Just caught that Wolf Creek Pass is closed right now due to snow fall. At least according to the Spruce Creek Lodge. Argo, I hope your ass is already on the way to Silverton, sounds like the San Juans are getting hammered. If not, you might want to look into a place in Ouray for the night. It's a nice town and I think CDOT will get probably get the pass open fairly early in the AM. This storm packs a punch, but it is also not supposed to stick around for all that long.


----------



## Argo (Feb 25, 2010)

Not leaving until my wife is off work at 430. Been riding vail all morning. Going home for a nap now... if the pass is open I'll drive it. The bulk of the storm is supposed to be done Early this evening down there... guess I will find out soon enough northeast facing slopes are deep with wind loading today. Fucking windy on top but nice once your on the runs


----------



## Argo (Feb 25, 2010)

Red mountain pass is listed as open with packed snow and ice... hope it stays that way. Glad i got my 35" snow tires put on. Lol


----------



## killclimbz (Aug 10, 2007)

As long as it is open, I'd go for it. The gnarly canyon is somewhat protected from blowing snow so visibility is not usually it's problem. After you get out of it, there are spots that get pretty nasty. Like the top of Rabbit Ears if you ever travel that way during a storm. It's still pretty reasonable. 

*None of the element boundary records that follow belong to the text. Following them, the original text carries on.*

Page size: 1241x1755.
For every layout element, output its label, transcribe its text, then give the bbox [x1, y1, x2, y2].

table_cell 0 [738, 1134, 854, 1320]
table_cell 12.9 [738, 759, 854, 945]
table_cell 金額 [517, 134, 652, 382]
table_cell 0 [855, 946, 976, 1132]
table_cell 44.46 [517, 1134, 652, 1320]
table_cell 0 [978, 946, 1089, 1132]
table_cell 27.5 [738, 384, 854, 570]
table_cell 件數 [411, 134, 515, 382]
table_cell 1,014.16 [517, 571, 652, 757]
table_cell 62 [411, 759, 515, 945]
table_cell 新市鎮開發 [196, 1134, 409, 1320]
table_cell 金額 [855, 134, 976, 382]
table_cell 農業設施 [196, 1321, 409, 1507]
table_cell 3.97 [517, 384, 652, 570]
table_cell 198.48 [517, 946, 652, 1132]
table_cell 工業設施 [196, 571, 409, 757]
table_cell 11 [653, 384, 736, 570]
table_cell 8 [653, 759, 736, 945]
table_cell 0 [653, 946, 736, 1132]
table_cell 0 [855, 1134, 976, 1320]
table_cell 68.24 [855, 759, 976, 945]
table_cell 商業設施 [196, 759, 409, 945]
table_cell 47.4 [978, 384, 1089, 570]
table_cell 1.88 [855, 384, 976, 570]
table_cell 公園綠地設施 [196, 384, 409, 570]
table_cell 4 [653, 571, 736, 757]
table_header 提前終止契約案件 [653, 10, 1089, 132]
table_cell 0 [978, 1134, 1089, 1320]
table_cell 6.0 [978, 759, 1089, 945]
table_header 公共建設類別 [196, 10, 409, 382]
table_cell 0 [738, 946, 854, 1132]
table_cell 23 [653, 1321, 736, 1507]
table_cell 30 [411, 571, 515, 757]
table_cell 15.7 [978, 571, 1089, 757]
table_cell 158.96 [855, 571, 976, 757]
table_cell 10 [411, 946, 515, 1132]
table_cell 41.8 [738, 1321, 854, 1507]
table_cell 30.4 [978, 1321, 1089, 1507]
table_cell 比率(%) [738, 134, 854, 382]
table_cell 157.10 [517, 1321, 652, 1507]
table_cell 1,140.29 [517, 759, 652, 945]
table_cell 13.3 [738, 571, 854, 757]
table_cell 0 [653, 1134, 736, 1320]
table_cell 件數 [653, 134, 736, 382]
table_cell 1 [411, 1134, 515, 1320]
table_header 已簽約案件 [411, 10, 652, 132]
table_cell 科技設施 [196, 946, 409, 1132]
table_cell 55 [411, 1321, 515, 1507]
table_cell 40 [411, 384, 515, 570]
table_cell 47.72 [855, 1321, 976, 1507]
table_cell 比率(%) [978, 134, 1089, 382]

Looks like a lot of fresh down that way. Should be an awesome weekend. Try to pull out the camera, that area photographs well. Plus if you don't have pics, it didn't happen as far as we are concerned.


----------



## Argo (Feb 25, 2010)

wife is finally off, heading out. thanks again for the info. The pass looks clear for now so hopefully I will make it by midnight and get 6-7 hours of sleep. I packed our drift so we will shoot a run or two. I always carry my camera, I just hope it doesnt freeze up with lows in te -20 range and highs in the singles.


----------



## Argo (Feb 25, 2010)

Got video today ofthe heli drops. Fun but there is some sketchy coverage in places. There was also waist deep turns in other places.... I'll get video and pics up during the week. More riding tomorrow.


----------



## Argo (Feb 25, 2010)

Here is a couple of photos from screne shots out of some video.... taking a couple of 13 year olds was pretty cool. all the old crusty skiers on day one kinda thought it was crazy, by the second day they were getting respect....


----------



## Argo (Feb 25, 2010)

dunno why they are showing up as links.... usually the photos just pop up on the screne.


----------



## killclimbz (Aug 10, 2007)

Evidently there have been some format changes over the weekend or something. We are trying to figure out how to handle it. Bear with us. 

Looks like a good trip. Buffalo Pass was money over the weekend. Got just a few photos. The biggest problem is for me is that the splitboard crew has been MIA this season, so I keep getting skier pics.


----------



## snowklinger (Aug 30, 2011)

killclimbz said:


> The biggest problem is for me is that the splitboard crew has been MIA this season, so I keep getting skier pics.


The humanity! As long as they are on an AT setup and not tele'ing....:laugh:


----------



## killclimbz (Aug 10, 2007)

Yeah I know. First world problems right?


----------



## Argo (Feb 25, 2010)

Here is a video made of multiple runs over two days. It was super hard to hold a camera still so the fotage is minimal that is actually viewable without getting sick watching it. hard to get a concept of the steepness in video too.... but for a majority of the decent you can just put your knee forward a bit and touch the snow when on your toe side.... cool place to ride, just wish I could afford a heli to take us everywhere...... The majority of the video is of My son and his teamate riding, he just turned 13 and she is 14......


----------



## Argo (Feb 25, 2010)

Snowklinger, we were able to get 6 runs a day plus a heli drop each day. The hiking was not bad except when post holing..... We also hike at altitude a lot though....


----------